> Assigned task: Could you set down exactly the lines of the data below, starting at the one that holds "Μεταχειρισμένα" and ending at the one that holds "Gratuit sur inscription", both included, and only those?

----- Data supplied -----

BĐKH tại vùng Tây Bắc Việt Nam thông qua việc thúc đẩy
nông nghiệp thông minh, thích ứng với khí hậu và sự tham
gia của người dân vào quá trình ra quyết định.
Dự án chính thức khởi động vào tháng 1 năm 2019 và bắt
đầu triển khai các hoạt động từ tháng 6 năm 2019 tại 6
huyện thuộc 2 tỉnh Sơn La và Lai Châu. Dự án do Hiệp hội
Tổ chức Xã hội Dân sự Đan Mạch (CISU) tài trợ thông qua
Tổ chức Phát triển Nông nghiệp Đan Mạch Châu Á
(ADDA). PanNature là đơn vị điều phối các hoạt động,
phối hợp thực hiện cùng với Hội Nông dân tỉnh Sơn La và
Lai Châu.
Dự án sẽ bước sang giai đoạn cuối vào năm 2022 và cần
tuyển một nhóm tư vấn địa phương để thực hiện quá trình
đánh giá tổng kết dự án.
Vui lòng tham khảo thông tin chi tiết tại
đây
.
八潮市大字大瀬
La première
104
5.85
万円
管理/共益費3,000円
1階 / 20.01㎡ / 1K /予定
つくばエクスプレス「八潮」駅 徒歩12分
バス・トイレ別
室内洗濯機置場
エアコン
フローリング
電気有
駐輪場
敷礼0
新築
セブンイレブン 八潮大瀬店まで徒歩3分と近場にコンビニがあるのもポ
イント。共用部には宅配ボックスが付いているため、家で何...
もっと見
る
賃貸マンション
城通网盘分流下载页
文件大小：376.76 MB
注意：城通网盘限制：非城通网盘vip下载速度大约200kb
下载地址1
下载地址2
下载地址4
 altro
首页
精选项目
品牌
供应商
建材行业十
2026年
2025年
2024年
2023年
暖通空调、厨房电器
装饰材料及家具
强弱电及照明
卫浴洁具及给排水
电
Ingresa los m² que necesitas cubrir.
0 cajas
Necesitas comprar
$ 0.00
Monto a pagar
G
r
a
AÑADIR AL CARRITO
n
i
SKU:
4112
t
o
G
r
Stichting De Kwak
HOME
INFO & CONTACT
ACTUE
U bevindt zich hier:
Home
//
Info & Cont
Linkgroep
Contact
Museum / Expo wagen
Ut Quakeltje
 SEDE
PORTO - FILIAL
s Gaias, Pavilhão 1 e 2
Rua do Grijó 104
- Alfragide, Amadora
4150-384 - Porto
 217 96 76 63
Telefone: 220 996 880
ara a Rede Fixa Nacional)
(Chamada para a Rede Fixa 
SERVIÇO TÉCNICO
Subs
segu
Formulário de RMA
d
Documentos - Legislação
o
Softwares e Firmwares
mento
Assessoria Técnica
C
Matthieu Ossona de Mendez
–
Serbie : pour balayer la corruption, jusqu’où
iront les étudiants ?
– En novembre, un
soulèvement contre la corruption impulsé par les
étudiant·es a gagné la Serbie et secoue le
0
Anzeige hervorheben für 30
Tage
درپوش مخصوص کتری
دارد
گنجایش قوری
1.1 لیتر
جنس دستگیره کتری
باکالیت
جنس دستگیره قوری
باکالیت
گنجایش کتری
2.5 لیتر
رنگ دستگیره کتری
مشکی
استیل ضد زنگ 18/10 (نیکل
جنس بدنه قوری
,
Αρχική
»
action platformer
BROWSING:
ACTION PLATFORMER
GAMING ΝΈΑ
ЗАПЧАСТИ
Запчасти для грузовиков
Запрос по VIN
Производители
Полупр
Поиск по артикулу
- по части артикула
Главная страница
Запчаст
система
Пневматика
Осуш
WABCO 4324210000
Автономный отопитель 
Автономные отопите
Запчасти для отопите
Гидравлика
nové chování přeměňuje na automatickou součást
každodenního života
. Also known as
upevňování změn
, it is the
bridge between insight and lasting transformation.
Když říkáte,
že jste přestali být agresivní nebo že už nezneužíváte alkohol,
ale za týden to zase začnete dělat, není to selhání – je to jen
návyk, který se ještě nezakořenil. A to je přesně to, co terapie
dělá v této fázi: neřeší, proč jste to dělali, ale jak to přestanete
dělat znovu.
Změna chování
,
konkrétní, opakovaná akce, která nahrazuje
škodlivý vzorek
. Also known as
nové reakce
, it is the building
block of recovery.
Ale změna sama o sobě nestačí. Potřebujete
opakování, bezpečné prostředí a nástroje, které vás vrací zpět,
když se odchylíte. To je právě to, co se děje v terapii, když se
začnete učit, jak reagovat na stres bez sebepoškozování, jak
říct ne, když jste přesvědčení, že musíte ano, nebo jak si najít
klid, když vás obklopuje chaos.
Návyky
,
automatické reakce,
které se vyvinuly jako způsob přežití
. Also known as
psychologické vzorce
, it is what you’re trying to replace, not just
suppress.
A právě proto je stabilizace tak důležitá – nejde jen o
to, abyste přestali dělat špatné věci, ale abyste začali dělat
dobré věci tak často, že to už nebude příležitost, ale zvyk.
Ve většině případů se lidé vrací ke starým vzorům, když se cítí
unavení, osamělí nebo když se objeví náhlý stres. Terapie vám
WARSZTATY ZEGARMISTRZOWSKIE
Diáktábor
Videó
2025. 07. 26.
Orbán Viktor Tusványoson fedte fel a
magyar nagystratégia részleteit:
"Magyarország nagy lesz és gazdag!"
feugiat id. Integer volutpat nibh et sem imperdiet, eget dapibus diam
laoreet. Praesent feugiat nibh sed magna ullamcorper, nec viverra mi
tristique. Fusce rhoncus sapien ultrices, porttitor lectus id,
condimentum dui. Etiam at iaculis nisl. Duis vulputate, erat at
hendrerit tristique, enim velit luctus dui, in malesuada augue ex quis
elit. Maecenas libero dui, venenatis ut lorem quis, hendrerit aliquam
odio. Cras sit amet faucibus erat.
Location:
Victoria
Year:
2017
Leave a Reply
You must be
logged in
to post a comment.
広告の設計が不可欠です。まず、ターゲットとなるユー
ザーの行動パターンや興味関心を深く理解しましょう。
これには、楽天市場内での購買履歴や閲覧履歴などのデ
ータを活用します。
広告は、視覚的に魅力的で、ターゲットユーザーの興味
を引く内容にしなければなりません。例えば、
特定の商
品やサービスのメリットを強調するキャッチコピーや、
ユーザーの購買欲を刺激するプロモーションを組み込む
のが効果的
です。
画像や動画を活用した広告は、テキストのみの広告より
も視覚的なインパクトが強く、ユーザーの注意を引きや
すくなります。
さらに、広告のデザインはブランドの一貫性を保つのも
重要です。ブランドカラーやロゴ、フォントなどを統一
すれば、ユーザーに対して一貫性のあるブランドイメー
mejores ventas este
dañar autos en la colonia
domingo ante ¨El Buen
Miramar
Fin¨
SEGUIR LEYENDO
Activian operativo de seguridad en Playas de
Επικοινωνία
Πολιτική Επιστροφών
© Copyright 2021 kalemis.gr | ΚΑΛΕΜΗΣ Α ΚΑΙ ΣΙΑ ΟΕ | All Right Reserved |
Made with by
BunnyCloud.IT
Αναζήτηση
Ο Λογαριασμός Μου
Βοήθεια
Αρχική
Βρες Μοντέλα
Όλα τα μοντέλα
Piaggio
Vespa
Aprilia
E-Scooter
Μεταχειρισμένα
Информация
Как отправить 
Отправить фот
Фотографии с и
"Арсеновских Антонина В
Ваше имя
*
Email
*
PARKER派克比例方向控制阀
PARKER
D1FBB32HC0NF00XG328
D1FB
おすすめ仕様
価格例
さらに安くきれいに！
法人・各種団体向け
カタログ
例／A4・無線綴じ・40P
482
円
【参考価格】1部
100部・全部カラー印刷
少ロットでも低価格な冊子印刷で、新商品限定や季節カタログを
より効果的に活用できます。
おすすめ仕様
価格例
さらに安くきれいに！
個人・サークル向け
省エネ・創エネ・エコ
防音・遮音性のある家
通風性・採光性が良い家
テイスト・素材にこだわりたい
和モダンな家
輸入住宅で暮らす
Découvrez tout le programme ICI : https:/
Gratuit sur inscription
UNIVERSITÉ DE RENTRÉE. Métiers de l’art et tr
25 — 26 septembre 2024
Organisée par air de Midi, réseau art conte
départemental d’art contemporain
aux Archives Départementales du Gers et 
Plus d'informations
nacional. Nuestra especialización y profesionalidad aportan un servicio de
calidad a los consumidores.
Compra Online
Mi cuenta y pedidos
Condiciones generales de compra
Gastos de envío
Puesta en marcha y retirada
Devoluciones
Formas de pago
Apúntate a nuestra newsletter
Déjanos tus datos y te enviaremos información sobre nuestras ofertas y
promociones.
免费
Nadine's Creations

-----

> Result for this task:
Μεταχειρισμένα
Информация
Как отправить 
Отправить фот
Фотографии с и
"Арсеновских Антонина В
Ваше имя
*
Email
*
PARKER派克比例方向控制阀
PARKER
D1FBB32HC0NF00XG328
D1FB
おすすめ仕様
価格例
さらに安くきれいに！
法人・各種団体向け
カタログ
例／A4・無線綴じ・40P
482
円
【参考価格】1部
100部・全部カラー印刷
少ロットでも低価格な冊子印刷で、新商品限定や季節カタログを
より効果的に活用できます。
おすすめ仕様
価格例
さらに安くきれいに！
個人・サークル向け
省エネ・創エネ・エコ
防音・遮音性のある家
通風性・採光性が良い家
テイスト・素材にこだわりたい
和モダンな家
輸入住宅で暮らす
Découvrez tout le programme ICI : https:/
Gratuit sur inscription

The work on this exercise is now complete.